First of all, as journalists, we are often asked to "spell out all acronyms."  This is a good idea in general, but there are many cases where the meaning is so specific to a particular field that it can be reasonably assumed that the reader knows what the acronym/abbreviation means.  For instance, MPLS seldom needs to be spelled out as "Multiprotocol Label Switching."  MPLS is simply known as MPLS.  However, sometimes rules are applied whether needed or not.

This is a particularly interesting example, though.  Of course, an IETF RFC refers to a "Request for Comment."  And a RFC in itself is the specification, although it certainly doesn't sound like it to a person who understands the English language. It's just that "everybody knows" that a RFC is a spec.  So the sentence should have read "As a result, their products do not generally support the latest Internet Engineering Task Force (IETF) specifications for SIP or particular vendor-specific SIP implementations."

In defense of the hapless author, there are actually two relevant points.  The first is that in plain English, the idea of SIP specifications having "remote function calls" actually makes sense.  Indeed, a lot of what SIP "does" is exactly to pass along information to set up a call, hence it being "Session Initiation Protocol."  The only problem is that this is not what RFC means in this particular context.

But to further add to the confusion, there is a common use of the TLA "RFC" meaning exactly "Remote Function Call."  In SAP software, according to Wikipedia, "Remote Function Call is the proprietary SAP AG interface for communication between a SAP System and other SAP or third-party compatible system over TCP/IP or CPI-C connections."  

OK.  So since we're into TLAs, did you ever wonder what SAP stands for?  Kind of like at one point IBM was International Business Machines?  According to at least one source "SAP the company was founded in Germany in 1972 by five ex-IBM engineers. In case you're ever asked, SAP stands for Systeme, Andwendungen, Produkte in der Datenverarbeitung which - translated to English - means Systems, Applications, Products in Data Processing."

So now we have completed the "circle of confusion" with regard to convergence of applications and telecommunications protocols.  You can tell whether a person is a SAP programmer or a SIP geek by what they think "RFC" means.


3 Comments

When I saw you mention "MAC" I thought you were going to mention the cryptographic Message Authentication Code and the DSP Multiply and ACcumulate as well.
I once purposely used the three acronyms (including the Ethernet MAC) in a single sentence to see if people would notice).

Y(J)S

One acronym with three meanings in one sentence... Super! Please post it, and let's see if anybody else can use three - or four!

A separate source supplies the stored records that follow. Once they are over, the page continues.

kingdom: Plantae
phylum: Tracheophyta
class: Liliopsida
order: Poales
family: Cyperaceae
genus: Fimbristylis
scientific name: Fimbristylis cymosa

Part of the pedant in me picks up these things. I teach a number of technical courses (MPLS, TCP/IP, IMS, VoIP, SIGTRAN, OSP, BGP)... See what I did right there.... We all use them (acronyms) over and over everyday - its just the language of the industry we're involved in.

So who can't say a complete sentence now without some acronyms creeping in?.... Surely that's actually the only language engineers (like me) now speak? I think it started much further back - in the 70s for me, as a radio ham - I was known as G1GBJ....... Not to mention the 'ol CB Radio lingo "10-4 good buddy what's your 10-20?"- derived from police radio "speak".

We've all been speaking "code" for longer than possible most of us either remember (or possible care to remember?).

Teaching means you've got be acutely aware of what each acronym means to your audience. As a practitioner you become accustomed to using acronyms "in context" and we "assume" a certain meaning... Hey but that's just all part of the rich tapestry of the Comms and CompSci industry.

Thanks for the mention and a great summary of the fun we have ;).